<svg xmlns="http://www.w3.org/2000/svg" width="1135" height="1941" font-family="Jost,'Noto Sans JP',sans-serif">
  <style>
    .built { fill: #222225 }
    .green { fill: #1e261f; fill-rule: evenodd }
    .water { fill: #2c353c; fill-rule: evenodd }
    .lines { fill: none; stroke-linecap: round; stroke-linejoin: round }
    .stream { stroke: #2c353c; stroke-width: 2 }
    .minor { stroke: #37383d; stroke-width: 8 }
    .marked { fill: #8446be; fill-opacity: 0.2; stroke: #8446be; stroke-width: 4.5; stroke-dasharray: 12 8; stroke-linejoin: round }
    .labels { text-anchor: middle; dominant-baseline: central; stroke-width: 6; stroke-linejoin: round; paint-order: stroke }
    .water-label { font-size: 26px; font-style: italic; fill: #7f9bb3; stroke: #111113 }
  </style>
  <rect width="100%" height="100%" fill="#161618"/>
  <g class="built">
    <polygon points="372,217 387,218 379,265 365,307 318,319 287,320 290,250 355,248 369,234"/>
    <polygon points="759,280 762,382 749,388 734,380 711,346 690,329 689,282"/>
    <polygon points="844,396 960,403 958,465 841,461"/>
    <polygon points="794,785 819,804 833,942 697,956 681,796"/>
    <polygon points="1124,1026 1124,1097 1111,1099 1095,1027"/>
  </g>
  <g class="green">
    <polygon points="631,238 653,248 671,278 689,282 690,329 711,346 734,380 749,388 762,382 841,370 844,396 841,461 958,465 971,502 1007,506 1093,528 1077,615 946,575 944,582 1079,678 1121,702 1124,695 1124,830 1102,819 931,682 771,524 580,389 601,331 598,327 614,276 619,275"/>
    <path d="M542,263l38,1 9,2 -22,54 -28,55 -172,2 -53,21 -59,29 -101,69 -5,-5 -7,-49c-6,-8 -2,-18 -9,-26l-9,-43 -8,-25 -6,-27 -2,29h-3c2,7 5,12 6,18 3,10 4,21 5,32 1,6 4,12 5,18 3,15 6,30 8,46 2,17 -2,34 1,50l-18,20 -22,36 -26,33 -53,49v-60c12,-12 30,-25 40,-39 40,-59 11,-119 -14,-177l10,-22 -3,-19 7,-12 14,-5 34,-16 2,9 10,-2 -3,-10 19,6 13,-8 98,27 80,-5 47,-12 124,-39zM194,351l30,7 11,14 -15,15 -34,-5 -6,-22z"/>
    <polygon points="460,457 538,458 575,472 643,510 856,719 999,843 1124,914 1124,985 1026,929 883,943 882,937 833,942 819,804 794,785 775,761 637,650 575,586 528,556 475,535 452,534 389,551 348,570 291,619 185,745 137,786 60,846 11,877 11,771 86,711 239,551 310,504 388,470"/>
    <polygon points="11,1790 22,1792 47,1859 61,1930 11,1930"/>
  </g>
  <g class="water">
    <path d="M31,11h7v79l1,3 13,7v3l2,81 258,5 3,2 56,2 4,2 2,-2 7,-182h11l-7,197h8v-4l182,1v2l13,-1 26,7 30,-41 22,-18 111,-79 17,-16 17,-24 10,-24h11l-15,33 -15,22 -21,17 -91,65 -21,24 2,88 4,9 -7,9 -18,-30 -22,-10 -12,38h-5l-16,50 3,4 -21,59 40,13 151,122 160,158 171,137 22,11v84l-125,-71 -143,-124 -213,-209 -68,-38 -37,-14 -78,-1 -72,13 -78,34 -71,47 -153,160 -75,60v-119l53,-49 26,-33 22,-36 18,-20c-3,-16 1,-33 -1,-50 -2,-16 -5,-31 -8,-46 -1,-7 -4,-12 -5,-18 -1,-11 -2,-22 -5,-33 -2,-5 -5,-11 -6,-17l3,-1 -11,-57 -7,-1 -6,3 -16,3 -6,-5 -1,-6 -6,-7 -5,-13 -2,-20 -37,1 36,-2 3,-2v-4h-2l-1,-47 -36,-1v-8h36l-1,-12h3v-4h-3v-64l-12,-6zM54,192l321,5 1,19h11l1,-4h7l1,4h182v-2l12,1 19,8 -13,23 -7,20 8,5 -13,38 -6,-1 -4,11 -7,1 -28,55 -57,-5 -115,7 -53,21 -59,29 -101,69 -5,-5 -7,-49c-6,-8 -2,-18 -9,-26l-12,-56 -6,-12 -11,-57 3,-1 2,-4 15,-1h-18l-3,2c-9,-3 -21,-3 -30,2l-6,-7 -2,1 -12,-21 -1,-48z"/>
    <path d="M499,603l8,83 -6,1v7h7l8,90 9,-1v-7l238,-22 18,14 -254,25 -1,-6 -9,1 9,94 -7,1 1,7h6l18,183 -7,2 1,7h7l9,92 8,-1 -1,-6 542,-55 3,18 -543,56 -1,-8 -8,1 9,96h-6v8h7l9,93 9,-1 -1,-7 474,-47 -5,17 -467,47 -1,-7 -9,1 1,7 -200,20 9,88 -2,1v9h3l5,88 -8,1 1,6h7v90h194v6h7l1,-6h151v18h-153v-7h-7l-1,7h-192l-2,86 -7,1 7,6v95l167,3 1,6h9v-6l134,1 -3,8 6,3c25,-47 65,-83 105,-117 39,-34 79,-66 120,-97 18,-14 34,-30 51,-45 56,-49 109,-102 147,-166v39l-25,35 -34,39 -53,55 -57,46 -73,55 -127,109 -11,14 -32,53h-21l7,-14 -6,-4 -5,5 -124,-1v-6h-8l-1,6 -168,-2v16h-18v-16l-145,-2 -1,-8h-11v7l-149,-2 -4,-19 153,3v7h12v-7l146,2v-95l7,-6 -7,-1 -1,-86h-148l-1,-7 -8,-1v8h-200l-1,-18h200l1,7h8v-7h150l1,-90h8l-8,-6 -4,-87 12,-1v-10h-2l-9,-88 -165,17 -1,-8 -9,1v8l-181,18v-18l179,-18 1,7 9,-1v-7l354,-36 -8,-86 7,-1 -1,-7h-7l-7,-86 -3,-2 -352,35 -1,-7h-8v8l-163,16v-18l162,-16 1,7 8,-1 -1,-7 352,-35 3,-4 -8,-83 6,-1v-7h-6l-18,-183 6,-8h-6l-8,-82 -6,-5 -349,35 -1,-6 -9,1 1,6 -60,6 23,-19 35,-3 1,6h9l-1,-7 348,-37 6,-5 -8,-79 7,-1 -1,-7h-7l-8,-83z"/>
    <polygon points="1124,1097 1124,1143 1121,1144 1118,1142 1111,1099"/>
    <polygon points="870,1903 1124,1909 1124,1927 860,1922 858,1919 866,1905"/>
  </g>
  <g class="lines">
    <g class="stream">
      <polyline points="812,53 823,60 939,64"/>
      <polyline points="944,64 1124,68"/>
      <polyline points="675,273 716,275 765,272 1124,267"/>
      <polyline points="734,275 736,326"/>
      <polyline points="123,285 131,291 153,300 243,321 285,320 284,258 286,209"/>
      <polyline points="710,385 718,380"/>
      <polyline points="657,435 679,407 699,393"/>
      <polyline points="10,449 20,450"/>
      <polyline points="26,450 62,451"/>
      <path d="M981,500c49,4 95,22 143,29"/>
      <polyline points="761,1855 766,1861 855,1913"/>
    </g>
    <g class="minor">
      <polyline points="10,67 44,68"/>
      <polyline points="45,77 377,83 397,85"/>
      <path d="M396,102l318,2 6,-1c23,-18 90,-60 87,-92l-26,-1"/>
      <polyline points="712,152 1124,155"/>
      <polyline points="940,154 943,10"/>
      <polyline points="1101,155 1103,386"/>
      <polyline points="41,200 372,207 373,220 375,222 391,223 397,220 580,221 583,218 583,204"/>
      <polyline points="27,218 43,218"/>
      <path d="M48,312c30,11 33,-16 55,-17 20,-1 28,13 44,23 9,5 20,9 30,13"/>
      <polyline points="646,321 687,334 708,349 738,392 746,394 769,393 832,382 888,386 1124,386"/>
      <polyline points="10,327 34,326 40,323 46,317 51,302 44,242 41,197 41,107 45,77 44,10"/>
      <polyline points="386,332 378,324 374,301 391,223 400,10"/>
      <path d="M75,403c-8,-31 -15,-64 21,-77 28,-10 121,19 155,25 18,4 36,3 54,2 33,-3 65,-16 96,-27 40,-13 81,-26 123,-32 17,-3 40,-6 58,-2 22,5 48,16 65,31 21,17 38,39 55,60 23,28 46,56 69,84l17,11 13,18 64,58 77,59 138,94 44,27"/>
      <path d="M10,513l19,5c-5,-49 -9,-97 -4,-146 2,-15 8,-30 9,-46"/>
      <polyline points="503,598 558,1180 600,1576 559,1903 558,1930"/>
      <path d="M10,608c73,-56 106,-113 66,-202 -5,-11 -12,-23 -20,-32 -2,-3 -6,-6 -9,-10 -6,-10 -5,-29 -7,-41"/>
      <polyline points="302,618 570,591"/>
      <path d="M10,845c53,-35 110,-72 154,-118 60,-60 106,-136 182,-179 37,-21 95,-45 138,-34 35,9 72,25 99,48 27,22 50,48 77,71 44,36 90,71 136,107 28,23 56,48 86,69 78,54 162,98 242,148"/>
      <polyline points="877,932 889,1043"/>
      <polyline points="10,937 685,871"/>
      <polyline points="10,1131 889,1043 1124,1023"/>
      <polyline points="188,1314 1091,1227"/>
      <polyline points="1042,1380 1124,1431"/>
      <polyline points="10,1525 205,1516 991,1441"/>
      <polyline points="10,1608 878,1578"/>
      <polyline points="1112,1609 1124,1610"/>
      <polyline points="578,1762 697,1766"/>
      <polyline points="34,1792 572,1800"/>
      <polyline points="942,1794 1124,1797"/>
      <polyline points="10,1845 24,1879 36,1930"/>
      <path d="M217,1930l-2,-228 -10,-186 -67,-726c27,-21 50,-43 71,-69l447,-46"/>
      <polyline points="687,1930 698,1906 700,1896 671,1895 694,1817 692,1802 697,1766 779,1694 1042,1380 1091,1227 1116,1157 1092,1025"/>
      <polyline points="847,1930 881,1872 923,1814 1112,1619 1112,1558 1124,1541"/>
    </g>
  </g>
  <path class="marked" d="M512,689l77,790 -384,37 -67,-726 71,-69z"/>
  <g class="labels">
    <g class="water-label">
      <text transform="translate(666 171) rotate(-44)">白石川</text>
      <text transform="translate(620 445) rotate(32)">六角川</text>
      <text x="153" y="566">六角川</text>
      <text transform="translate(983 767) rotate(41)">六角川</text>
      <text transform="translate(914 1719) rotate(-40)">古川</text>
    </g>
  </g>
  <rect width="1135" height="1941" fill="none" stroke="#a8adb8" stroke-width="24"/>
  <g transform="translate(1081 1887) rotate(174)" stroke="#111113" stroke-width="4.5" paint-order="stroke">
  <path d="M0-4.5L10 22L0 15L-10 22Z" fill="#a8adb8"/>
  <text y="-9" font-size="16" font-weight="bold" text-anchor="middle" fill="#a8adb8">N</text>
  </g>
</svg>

→ Problem description
Looking at the data above, write out exactly the lines that start at the one containing "#2c353c; fill-rule: evenodd" and end at the one containing "#2c353c; stroke-width: 2"; include both and nothing beyond.

→ Worked solution
    .water { fill: #2c353c; fill-rule: evenodd }
    .lines { fill: none; stroke-linecap: round; stroke-linejoin: round }
    .stream { stroke: #2c353c; stroke-width: 2 }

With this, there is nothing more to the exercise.